In total, 107 (19%) severe cases were identified. The median age did not differ between the severe (8 months [IQR: 3–12 months]) and non-severe cases (8 months, [IQR: 4–16 months]) (P = 0.39). The rate of cases that did not receive any routine immunisation was higher in the severe (22%) than in the non-severe cases (10%) (P = 0.01). A single virus was detected in 58 (54%) patients with severe cases, with RSV B (34%) and hRV (33%) being the most common. Among the severe cases, 20/107 (19%) died during hospitalisation, while there were only 8/463 (2%) mortalities in the non-severe cases (P < 0.001).

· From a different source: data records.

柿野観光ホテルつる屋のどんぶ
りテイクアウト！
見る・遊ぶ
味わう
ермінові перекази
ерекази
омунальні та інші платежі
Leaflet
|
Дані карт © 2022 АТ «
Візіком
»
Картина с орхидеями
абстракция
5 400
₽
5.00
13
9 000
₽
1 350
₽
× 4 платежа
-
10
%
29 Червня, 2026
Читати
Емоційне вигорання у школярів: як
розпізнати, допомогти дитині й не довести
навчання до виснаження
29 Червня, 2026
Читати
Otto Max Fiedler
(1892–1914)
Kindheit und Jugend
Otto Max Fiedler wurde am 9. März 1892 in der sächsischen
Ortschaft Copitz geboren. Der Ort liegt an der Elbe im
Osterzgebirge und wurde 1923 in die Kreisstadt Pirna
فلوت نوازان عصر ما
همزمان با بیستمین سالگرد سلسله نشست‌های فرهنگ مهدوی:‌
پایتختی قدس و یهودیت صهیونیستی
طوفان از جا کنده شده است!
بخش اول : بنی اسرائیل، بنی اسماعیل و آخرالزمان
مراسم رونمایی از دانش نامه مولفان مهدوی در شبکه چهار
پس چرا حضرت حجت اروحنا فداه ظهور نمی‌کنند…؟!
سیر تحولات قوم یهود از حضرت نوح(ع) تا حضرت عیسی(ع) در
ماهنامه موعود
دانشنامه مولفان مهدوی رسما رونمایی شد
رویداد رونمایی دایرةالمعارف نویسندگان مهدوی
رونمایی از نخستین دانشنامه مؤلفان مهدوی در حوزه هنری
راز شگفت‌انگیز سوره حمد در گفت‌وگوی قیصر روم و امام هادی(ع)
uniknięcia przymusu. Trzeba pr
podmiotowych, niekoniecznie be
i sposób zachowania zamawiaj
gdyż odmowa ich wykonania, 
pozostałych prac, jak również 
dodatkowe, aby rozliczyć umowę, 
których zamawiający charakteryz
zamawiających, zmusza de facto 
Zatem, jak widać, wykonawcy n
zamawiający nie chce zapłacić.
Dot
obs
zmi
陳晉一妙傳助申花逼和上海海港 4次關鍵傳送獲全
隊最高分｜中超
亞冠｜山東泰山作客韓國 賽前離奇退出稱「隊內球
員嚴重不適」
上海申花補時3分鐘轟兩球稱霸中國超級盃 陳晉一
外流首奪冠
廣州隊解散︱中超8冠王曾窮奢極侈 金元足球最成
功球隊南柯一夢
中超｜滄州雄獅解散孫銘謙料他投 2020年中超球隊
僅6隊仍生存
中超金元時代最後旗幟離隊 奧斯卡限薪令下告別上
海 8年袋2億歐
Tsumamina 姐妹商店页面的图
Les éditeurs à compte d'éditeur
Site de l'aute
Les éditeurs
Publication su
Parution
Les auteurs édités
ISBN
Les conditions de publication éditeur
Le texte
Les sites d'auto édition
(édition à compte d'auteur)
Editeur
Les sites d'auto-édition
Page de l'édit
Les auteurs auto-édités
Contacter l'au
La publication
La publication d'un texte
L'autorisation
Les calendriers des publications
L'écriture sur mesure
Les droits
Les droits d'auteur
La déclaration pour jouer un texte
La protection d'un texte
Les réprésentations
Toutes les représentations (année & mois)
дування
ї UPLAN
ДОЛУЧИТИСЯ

In total, 28 patients (4.9%) died. The median age did not differ between the fatal (7 months, IQR: 3–21 months) and non-fatal cases (8 months, IQR: 4–15 months) (P = 0.88). Stunting (39% [11/28] vs 23% [127/542], P = 0.056) and lack of immunisation (32% [9/28] vs 12% [63/542], P = 0.050) were more frequently observed in the fatal cases than in non-fatal cases.

Significant differences were observed in all the vital signs on admission between the fatal and non-fatal cases. Compared to the non-fatal cases, the fatal cases had a higher heart rate (160 bpm [IQR: 140–168 bpm] vs 140 bpm [IQR: 120–152 bpm], P = 0.001), body temperature (38.7 °C [IQR: 37.8–39.0 °C] vs 37.7 °C [IQR: 37.0–38.3 °C], P < 0.001), respiratory rate (69 bpm [IQR: 62–78 bpm], vs 60 bpm [IQR: 48–64 bpm], P < 0.001), and lower SpO₂ (92% [IQR: 80–98%)] vs 96% [IQR: 94–98%], P = 0.024).

On physical examination, the following were more frequently observed in the fatal cases than in the non-fatal cases: coarse crackles (93% vs 49%, P < 0.001), wheezing (61% vs 36%, P = 0.008), grunting (75% vs 20%, P < 0.001), cyanosis (71% vs 8%, P < 0.001), and prolonged capillary refilling time ≥ 3 s (11 [39%] vs 39 [7%], P < 0.001).

In 25/28 (89%) fatal cases, at least one virus was detected: one virus (n = 20, 71%), two viruses (n = 2, 7%), and three viruses (n = 3, 11%). Influenza A (29%) and RSV B (21%) were the most commonly detected viruses.